◆ DATASET SECTION:

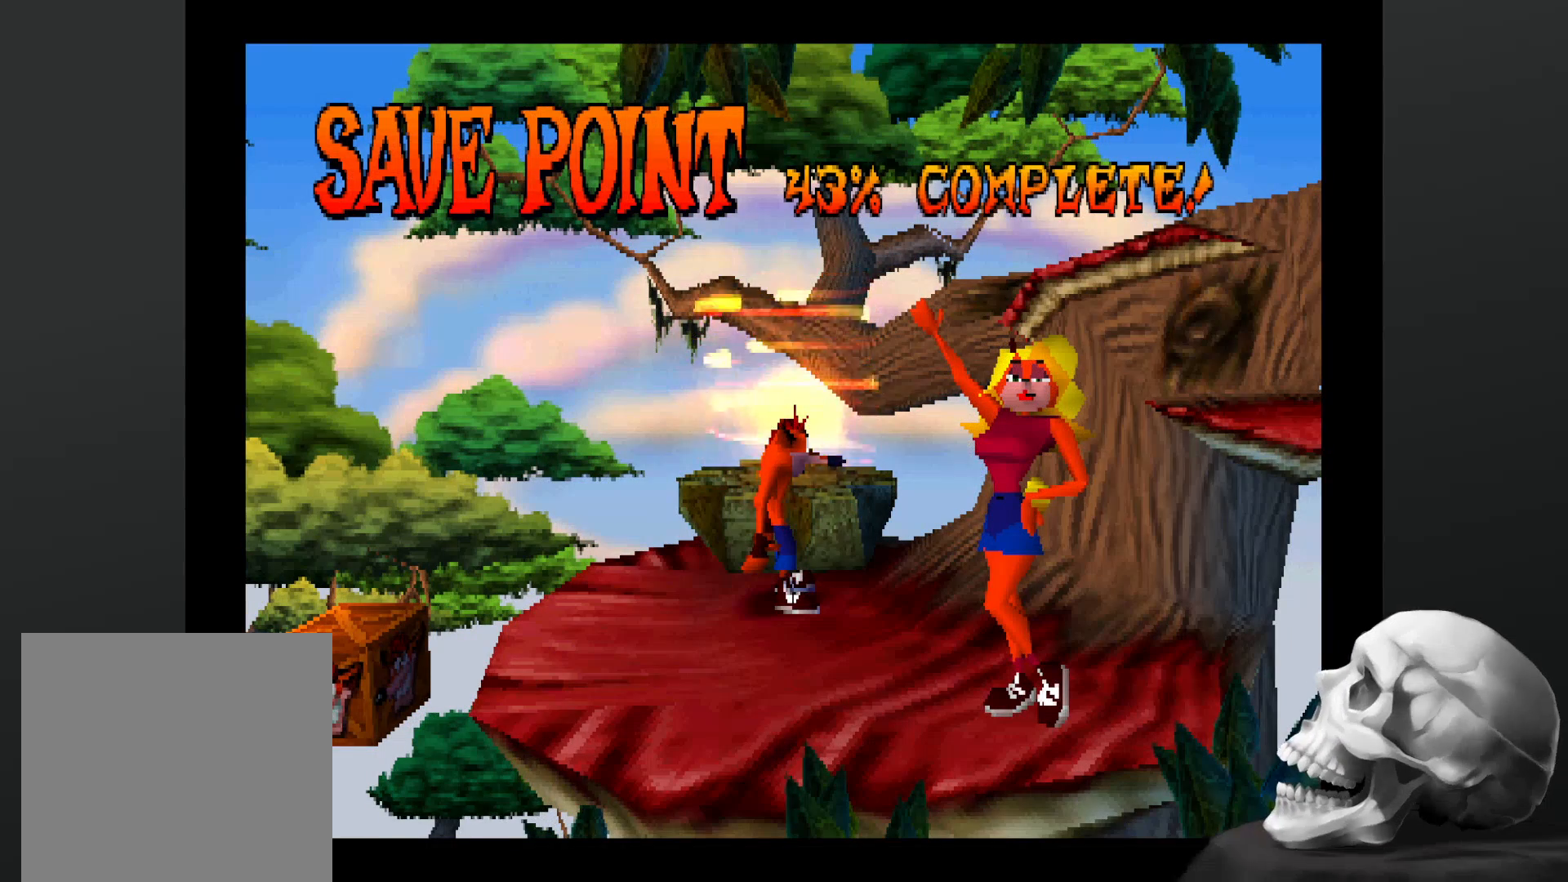
{"dt_ms": 500, "buttons": [], "left_stick": "center", "right_stick": "center", "events": []}
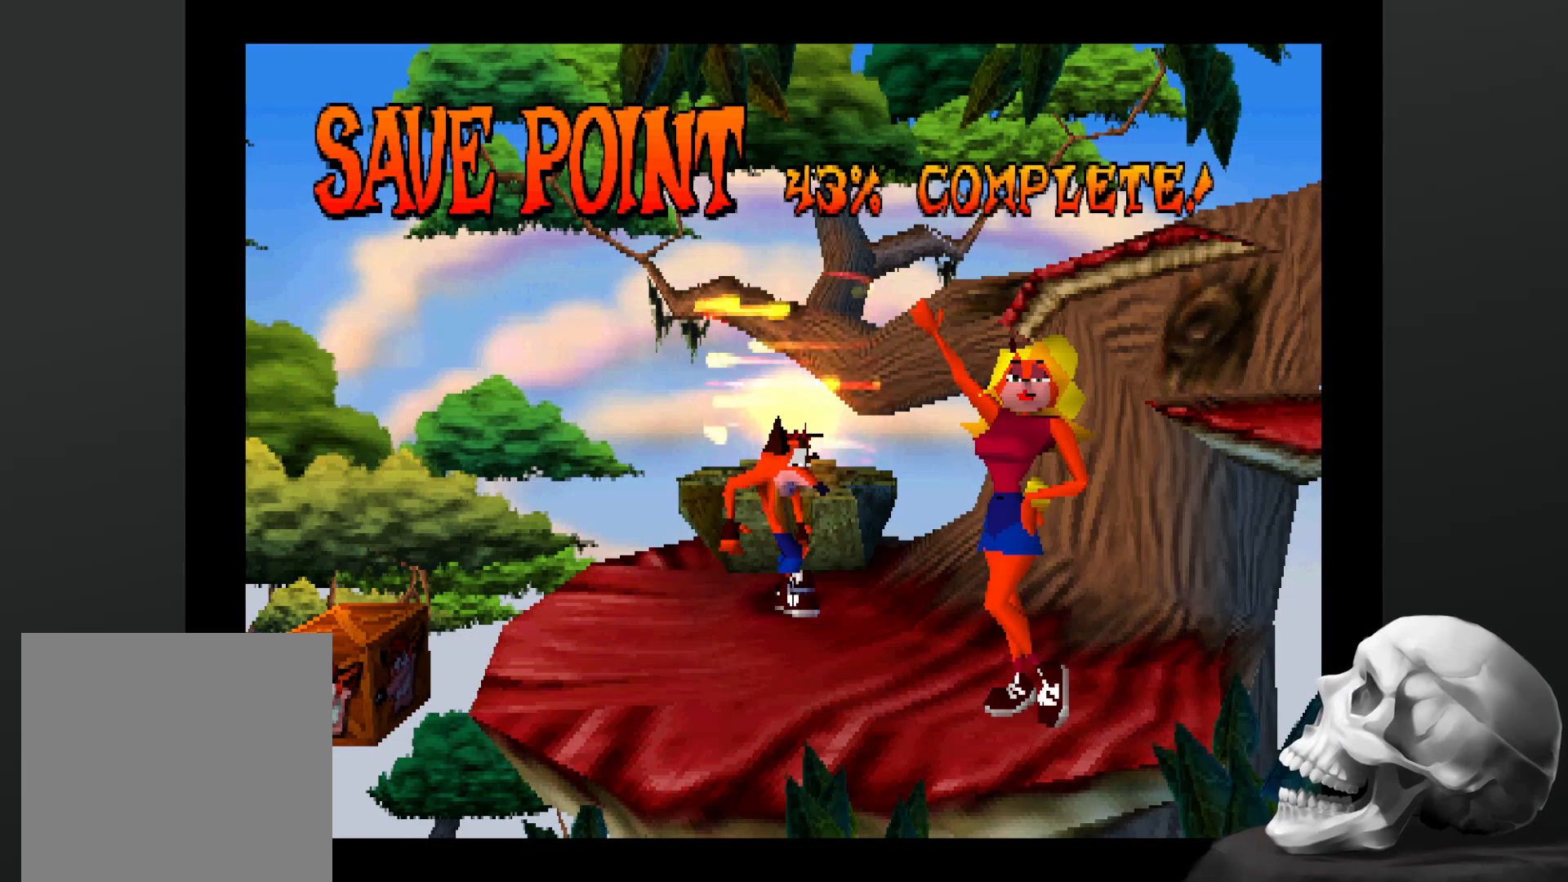
{"dt_ms": 500, "buttons": [], "left_stick": "center", "right_stick": "center", "events": []}
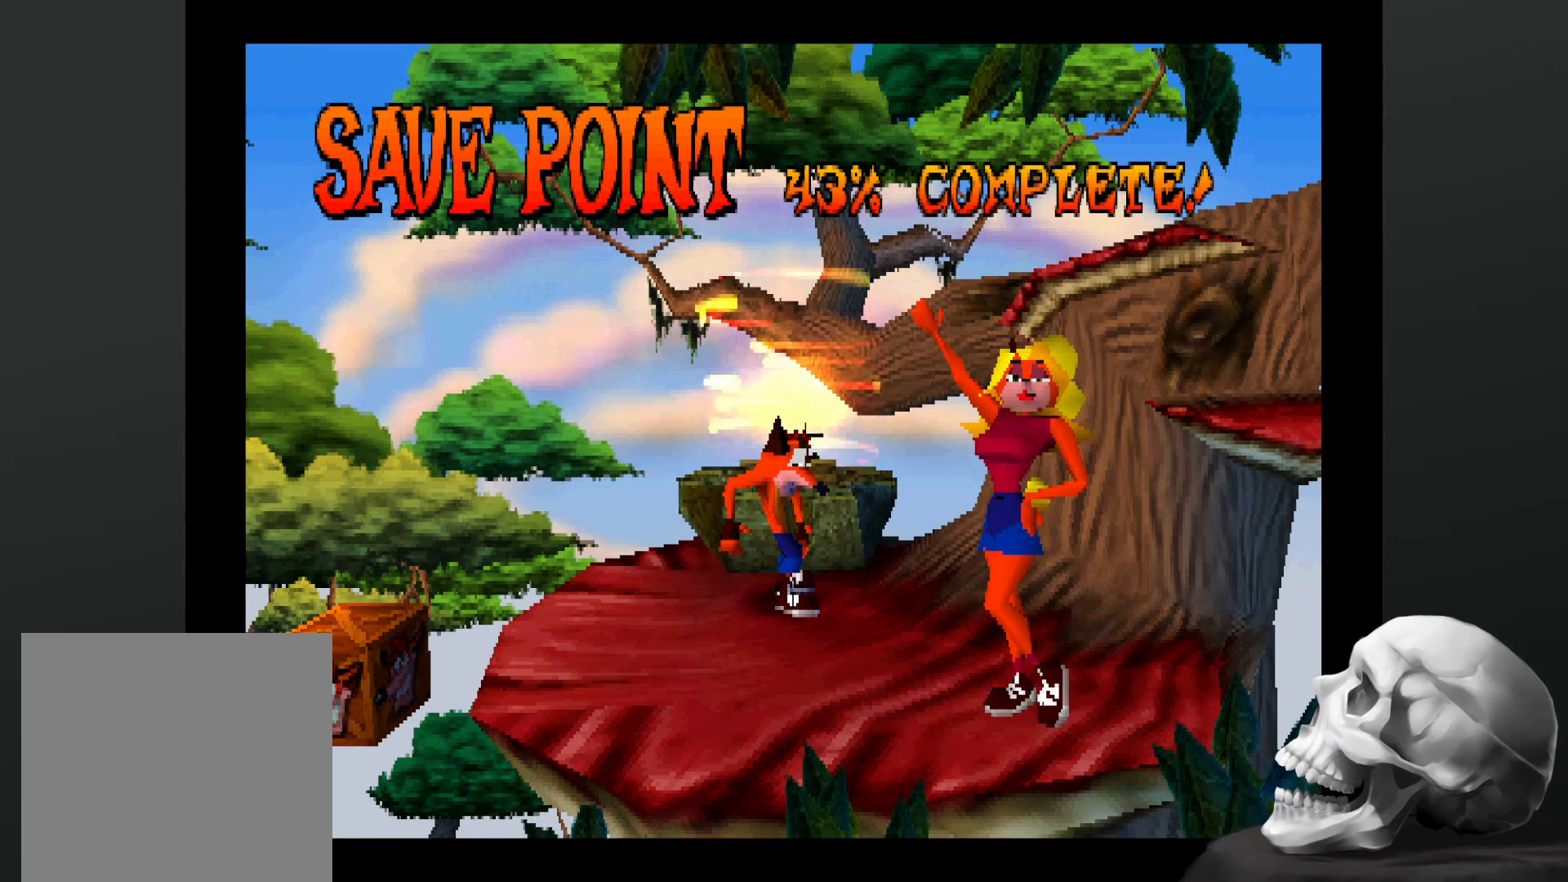
{"dt_ms": 500, "buttons": [], "left_stick": "center", "right_stick": "center", "events": []}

◆ WORK TO COMPLETE: Reproduce the whole of the data, word for word, and omit its pictures.

◆ EXERCISE ANSWER:
{"dt_ms": 500, "buttons": [], "left_stick": "center", "right_stick": "center", "events": []}
{"dt_ms": 500, "buttons": [], "left_stick": "center", "right_stick": "center", "events": []}
{"dt_ms": 500, "buttons": [], "left_stick": "center", "right_stick": "center", "events": []}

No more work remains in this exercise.